The PSI provides a platform for businesses to contribute in a sustainable and profitable manner to a strong and effective response, both in their own adaptation efforts and, importantly, in those of the most vulnerable countries and communities around the world.
|PSI case studies database|
Partnership in the initiative brings a number of benefits to companies. These not only include the possibility to take part in activities mandated under the Nairobi work programme, but also include networking opportunities, reputational advantages and increased visibility, and association with the United Nations process for addressing climate change.
The initiative is continuously expanding. This link provides a current list of private sector partners. Several companies have shared best practice adaptation activities as "Action Pledges" under the Nairobi work programme; these are included in the relevant partner profiles. The full database of Nairobi work programme partners can be accessed in the respective entry under the spotlight.
Forward planning can help to manage risks, avoid unexpected costs and make the most of emerging opportunities. The knowledge resources page contains a number of tools and publications with information on how to assess climate change impacts and vulnerabilities, and take adaptive measures.
While many businesses are already taking action to mitigate climate change by reducing their carbon footprints, so far much less has been done by the private sector to address adaptation to expected climate change impacts. The difference between these two approaches is defined below.

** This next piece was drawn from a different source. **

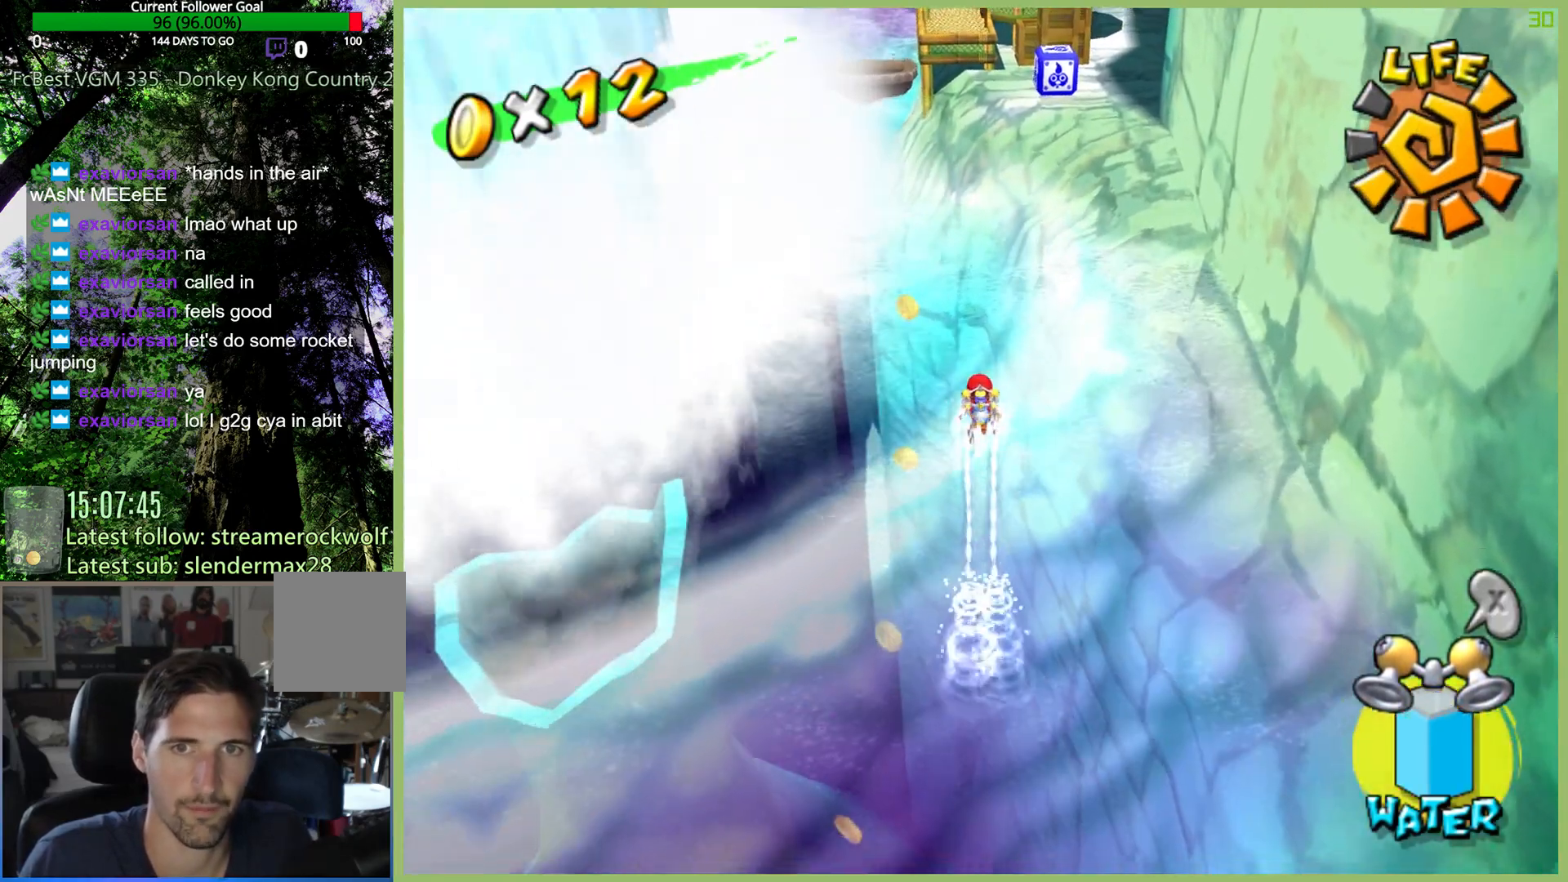
{"dt_ms": 500, "buttons": ["R2"], "left_stick": "up", "right_stick": "center", "button_events": []}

Adaptation: Initiatives and measures to reduce the vulnerability of natural and human systems against actual or expected climate change effects. Various types of adaptation exist, e.g. anticipatory and reactive, private and public, and autonomous and planned. Examples are raising river or coastal dikes, the substitution of more temperature-shock resistant plants for sensitive ones, etc (IPCC 4AR).
i.e. activities that enable businesses and communities to become more resilient to the impacts of climate change (such as developing new water-treatment technologies for drought-prone areas, installing flood defenses, conducting a supply chain vulnerability assessment, etc.).
Mitigation: Technological change and substitution that reduce resource inputs and emissions per unit of output. Although several social, economic and technological policies would produce an emission reduction, with respect to climate change, mitigation means implementing policies to reduce GHG emissions and enhance sinks (IPCC 4AR).